My Father by: Selem Ghebrendrias

ImageMy father was born in the small village of Hamre Hamereb in the northern region of Eritrea, a small nation along the Red Sea. The exact date of his birth and all others of his generation and older are unknown, and so he assumed the date of September 12, 1960 upon his arrival to America. My father has lived more life thus far than most do in all their time on this earth. He has seen and experienced the best and worst of human nature and was more than happy to sit down with me to rehash the same stories I’ve heard since I was a little girl.

My grandfather Ghebrendrias and my grandmother Hiwet had seven children: Wizinet, Teklit, Timneet, Berhe, Guoye, Teklia, Abadit, and Mungesteab. As third youngest, my father Teklia spent much of his childhood without the guidance of his older siblings, and instead was responsible for the care of his younger siblings, aging parents and the expansive farm. As a young boy, he hiked for over two hours to reach the primary school atop the mountain behind his village. Once home, he had to herd the cattle and the goats. During his summers he would travel for days on foot as a peddler. It was an exhaustive life for a child with little to eat, and the constant threat of violence at the hands of the brutal Ethiopian troops who were rapidly expanding their ruthless regime into the rural areas. Once my father graduated primary school, he was sent to the city of Keren, where he was to complete his secondary education. Unfortunately, the Ethiopians mandated many of the schools to close, and so after the eleventh grade my father decided to join the armed struggle. In 1980 he and some friends traveled to the city of Elabored to pick up weapons and receive military training. General Efrem who was in charge of managing recruits had left the city and my father was instructed to visit another city for instructions. At this point in the revolution, there were so many volunteers there weren’t enough resources, and my father was told to stay home, help educate locals, and wait to be recruited. In 1982 they came for him but he no longer wanted to fight and left the training camp one week into his military training and eventually traveled to Sudan two months later.

While he worked excruciating hours in a tire factory in Sudan and searched for a sponsor, my mother and my eldest sister prepared to leave the country as well. My father married my mom at the age of twenty in 1980, after their fathers arranged the wedding. They met on their wedding night and have been married for over 30 years now.

My parents and sister were sponsored by a Eureka based Methodist church, and stayed with a host family for six months. They then moved into government housing while my dad worked full time jobs and attended school. He initially went to Eureka Adult school while he worked as a paper boy and assistant in a nursing home for six months. He transferred to the College of Redwood in 1985 followed by Humboldt State for two years where he worked in the campus science labs feeding the animals and cleaning lab equipment. From 1989 to 1992 he attended pharmacy school at the University of the Pacific. While his initial dream was to go to medical school, he had responsibilities at home, mounting school loans, and a strong desire to be completely independent and off government assistance.

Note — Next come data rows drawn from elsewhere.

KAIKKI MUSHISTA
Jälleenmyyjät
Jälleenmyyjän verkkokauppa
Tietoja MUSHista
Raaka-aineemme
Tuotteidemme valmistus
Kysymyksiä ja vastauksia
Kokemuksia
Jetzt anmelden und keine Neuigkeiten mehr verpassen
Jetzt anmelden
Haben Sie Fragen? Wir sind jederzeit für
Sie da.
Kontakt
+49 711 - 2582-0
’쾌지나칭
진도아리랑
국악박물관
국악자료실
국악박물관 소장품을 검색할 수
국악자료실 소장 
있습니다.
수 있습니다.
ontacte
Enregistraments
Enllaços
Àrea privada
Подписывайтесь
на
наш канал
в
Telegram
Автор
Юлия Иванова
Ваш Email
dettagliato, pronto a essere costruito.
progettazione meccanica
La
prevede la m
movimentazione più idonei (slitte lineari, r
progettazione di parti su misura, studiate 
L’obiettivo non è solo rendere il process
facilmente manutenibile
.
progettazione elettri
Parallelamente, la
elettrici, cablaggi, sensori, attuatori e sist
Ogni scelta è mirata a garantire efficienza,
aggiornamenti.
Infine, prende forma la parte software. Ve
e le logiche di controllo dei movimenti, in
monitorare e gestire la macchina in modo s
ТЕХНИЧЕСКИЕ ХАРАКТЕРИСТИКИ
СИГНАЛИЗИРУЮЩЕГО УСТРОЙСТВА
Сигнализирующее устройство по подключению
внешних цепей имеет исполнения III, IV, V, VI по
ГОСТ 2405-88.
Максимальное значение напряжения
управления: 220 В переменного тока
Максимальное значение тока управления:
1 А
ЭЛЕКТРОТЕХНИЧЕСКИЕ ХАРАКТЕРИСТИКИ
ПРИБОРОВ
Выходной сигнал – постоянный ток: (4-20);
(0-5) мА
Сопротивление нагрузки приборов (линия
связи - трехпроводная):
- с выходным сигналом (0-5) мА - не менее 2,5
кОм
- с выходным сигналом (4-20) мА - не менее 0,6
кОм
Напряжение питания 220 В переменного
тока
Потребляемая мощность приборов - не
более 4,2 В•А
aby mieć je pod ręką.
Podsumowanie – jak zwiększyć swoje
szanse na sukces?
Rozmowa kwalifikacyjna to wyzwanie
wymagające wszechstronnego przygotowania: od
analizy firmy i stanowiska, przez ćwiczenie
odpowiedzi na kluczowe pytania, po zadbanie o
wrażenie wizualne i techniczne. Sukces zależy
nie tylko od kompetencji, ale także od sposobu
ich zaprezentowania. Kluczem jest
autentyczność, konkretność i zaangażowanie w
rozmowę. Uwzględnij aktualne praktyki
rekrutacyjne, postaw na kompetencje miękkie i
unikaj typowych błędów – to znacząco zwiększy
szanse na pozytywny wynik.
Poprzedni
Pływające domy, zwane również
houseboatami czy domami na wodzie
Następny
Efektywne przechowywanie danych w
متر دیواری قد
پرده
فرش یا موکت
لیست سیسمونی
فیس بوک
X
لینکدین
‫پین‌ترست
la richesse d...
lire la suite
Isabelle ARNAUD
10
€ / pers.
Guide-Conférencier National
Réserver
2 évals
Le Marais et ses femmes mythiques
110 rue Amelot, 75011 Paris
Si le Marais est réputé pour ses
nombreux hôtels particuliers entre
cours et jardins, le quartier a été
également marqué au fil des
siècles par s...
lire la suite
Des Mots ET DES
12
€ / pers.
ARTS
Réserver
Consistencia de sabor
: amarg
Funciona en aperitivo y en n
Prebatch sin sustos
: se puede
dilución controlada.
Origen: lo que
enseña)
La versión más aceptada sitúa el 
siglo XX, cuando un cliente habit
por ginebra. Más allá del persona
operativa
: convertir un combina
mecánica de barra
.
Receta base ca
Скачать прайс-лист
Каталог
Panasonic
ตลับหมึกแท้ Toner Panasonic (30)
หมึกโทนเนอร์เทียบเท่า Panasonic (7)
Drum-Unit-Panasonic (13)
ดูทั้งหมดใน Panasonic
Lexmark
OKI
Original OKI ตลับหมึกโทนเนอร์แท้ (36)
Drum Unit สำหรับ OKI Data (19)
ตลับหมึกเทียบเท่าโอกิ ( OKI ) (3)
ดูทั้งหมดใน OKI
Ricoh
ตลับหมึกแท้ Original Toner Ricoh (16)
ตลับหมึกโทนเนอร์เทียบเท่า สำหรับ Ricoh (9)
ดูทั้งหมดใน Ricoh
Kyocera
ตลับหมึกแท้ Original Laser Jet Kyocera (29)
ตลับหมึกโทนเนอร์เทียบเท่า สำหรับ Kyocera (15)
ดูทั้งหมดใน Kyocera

I was born in Stockton in 1991, and my father moved the family to Fresno in 1993 once he secured a job as a pharmacist in local Wal-Mart stores.

Once in America, my father never considered returning to Eritrea permanently because of the never-ending war with Ethiopia. Instead, he worked tirelessly to support not only his family here in the States, but also the many people back home in Eritrea who were dependent on him. He and my mother have visited Eritrea sporadically over the years, the most recent trip was this summer and included both my dad and myself.

There are many stereotypes of Black men that plague this nation. The common one revolves around the deadbeat father who is in and out of prison and reliant on government handouts. My father’s story contradicts each of these stereotypes and his life serves as a prime example of how people of color can transcend the barriers placed before them.

He abandoned his dream of becoming a doctor to provide for his family financially, emotionally, and physically be present. Pharmacy allowed him the ability to monetarily support our family abroad and help to repay the many loans he accrued as a college student. Growing up, we didn’t see our father as much as we all would have liked because he worked so hard, traveling from city to city in the central valley wherever a pharmacist was needed. He wasn’t always available, but not because he was a deadbeat dad, which is a common stereotype of Black males. There are many men who are not only doing the job of the father but also the mother as well, and oftentimes their struggle is overshadowed by the media’s portrayal of what a Black American male is.

Not every African American is on assistance; the vast majority of people on government assistance are not doing so by choice but by circumstance. There is a general misconception that immigrants, particularly African immigrants, reach America and immediately assimilate into the negative aspects of black culture and become a drain on society. My father and many others like him have maximized their potential in this country. While there is a portion of the immigrant community that does turn to the gang lifestyle, on the whole immigrants like my father show the world that any Black man, when given the opportunity, can be successful.

The benefit my father had, was that his mind was never tainted by the segment of American culture that denies young Black boys the opportunity to dream more for themselves. America for my father was the land of opportunity, but because of rampant stereotypes and prejudices, Black boys grow up with a slanted view of themselves and their potential. To be a strong Black man is deeper than the superficial images we see in movies and on T.V. My dad is a strong Black man because he chose to be more than what his circumstances dictated he could be.